96 "...it is very likely that the idea of an absolute space-time will go the way of many other absolutes."
104 "Imagine setting out to explore the quantitative world of mathematics by studying the verbal reports, brain states, and other behavioral and physiological measures of mathematicians."
105 "Unlike all other objects of scientific inquiry, mental phenomena have been left to observation by untrained amateurs."
105 "All Buddhist philosophical schools have grappled with the problem of how to draw the line between valid and invalid cognitions."
105 "Some adopt a pragmatic approach, arguing that the epistemological status of a cognition is determined by the desired or undesired outcome of an activity based on it. Others propose more normative criteria, arguing for a kind of correspondence between a subjective cognition and an objective state of affairs. In other words, valid cognitions have to be of something that 'really' exists independently of anyone's awareness of it. Some Buddhist epistemologists conjoin these two criteria, suggesting that a cognition is valid if both helps one to accomplish practical goals and correctly determines the nautre of the object as it exists in its own right". These Middle Way Buddhist approaches seem to ignore the question of who, exactly, is aware of, or desires, or knows, what is real.

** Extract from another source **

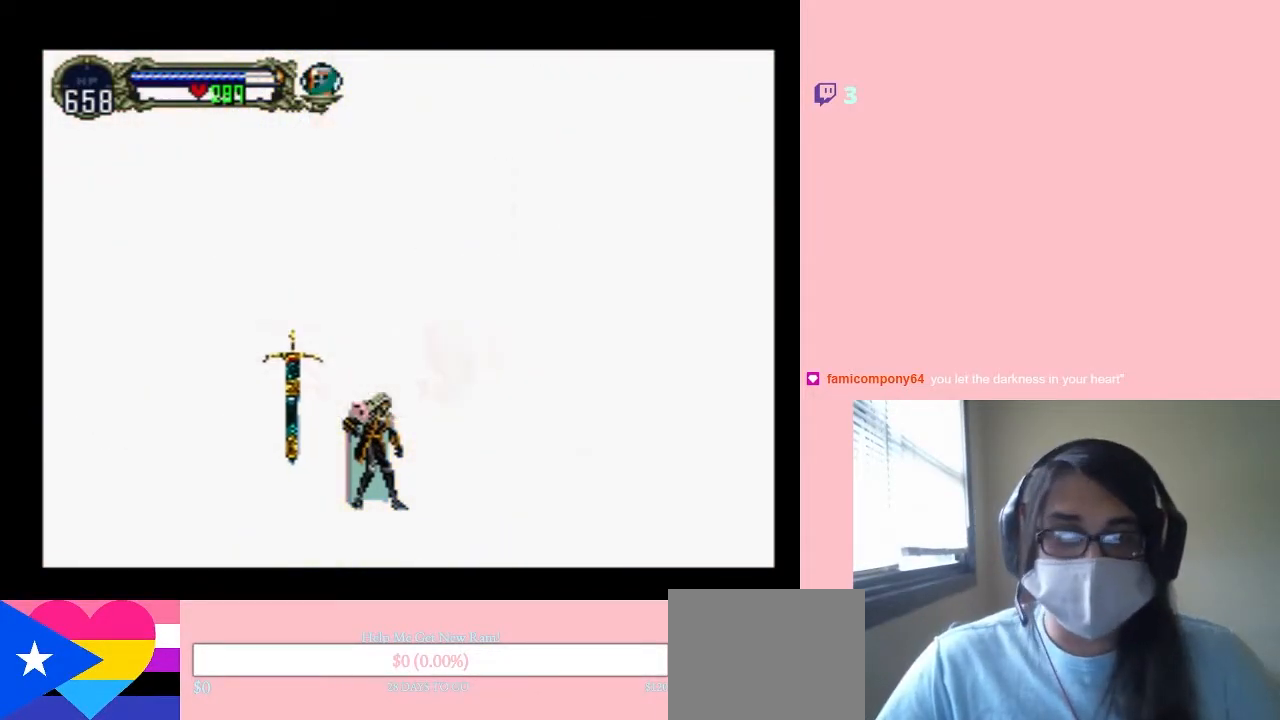
{"buttons": [], "left_stick": "down", "right_stick": "center", "events": [[233, "left_stick", "down"]]}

106 What is "a cognitive frame of reference"? I think the notion carries the unwarranted and false assumption that it is associated with human minds.

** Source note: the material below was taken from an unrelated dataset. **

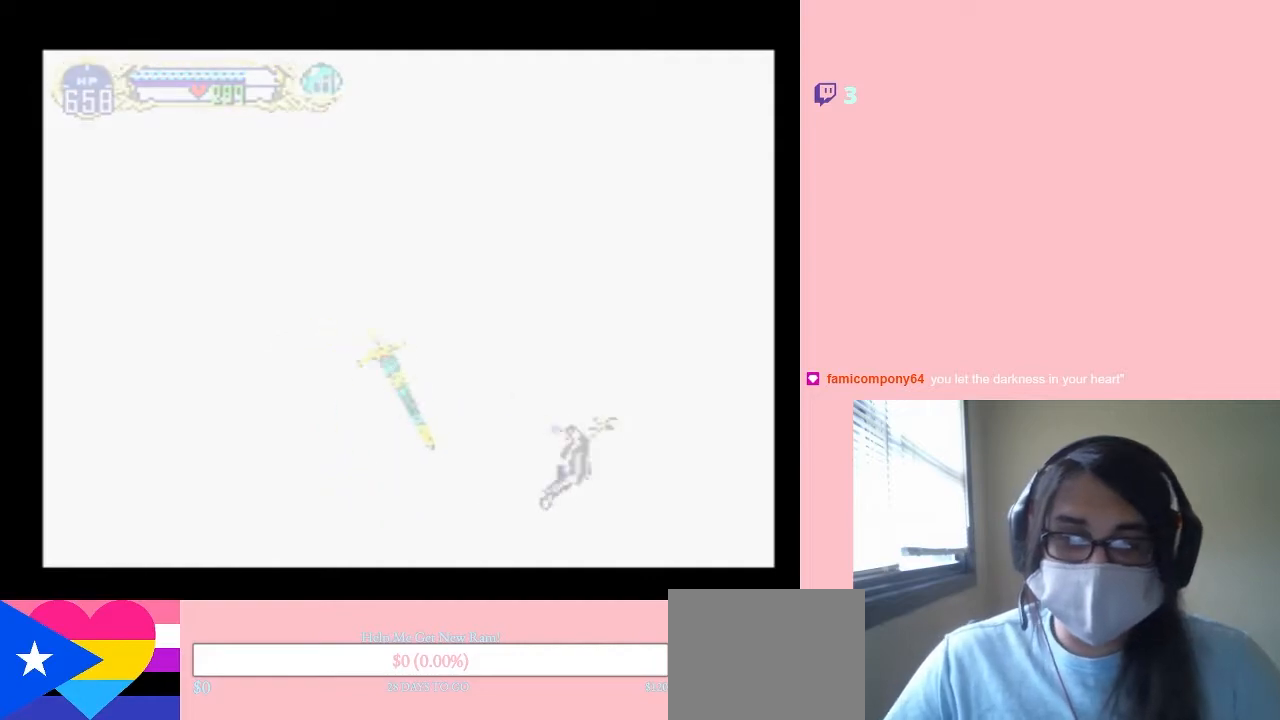
{"buttons": [], "left_stick": "up-right", "right_stick": "center", "events": [[200, "left_stick", "down"], [400, "left_stick", "up-right"]]}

110 Primordial Consciousness (PC) in Buddhism
111 "the fourth time" seems equivalent to my cosmic time
112 "The objective world is crystallized into separate and distinct things as a result of consciousness individually apprehending and labeling objects."
112 "...all appearances are illusory displays of our own primordial consciousness, which has taken on the guise of ordinary consciousness."
113 "According to Buddhist cosmogony, the form realm emerges from the formless realm, and the explicate order of the physical world emerges from the form realm. Eventually the reverse process will occur. But in every instant all three of these worlds spontaneously emerge from and dissolve back into the absolute space of phenomena." Compare this to Penrose's three worlds.
116 "In the midst of a lucid dream, if we cease all activity and let even our thoughts subside, the entire dreamscape dissolves back into the substrate consciousness. If we continue to sustain lucid awareness, we will recognize the nature of our mind, free of appearances, in its relative ground state. In contrast, as the culmination of resting in primordial consciousness in the waking state, free of all activity, we enter the ultimate phase of practice of the Great Perfection, called 'Extinction into Reality-Itself.'"
120 "Niels Bohr...declared that there are two kinds of truth, ordinary truth and deep truth. You can tell the difference between them, he said, by looking at their opposites. for the opposite of an ordinary truth is a falsehood, but the opposite of a deep truth is another deep truth."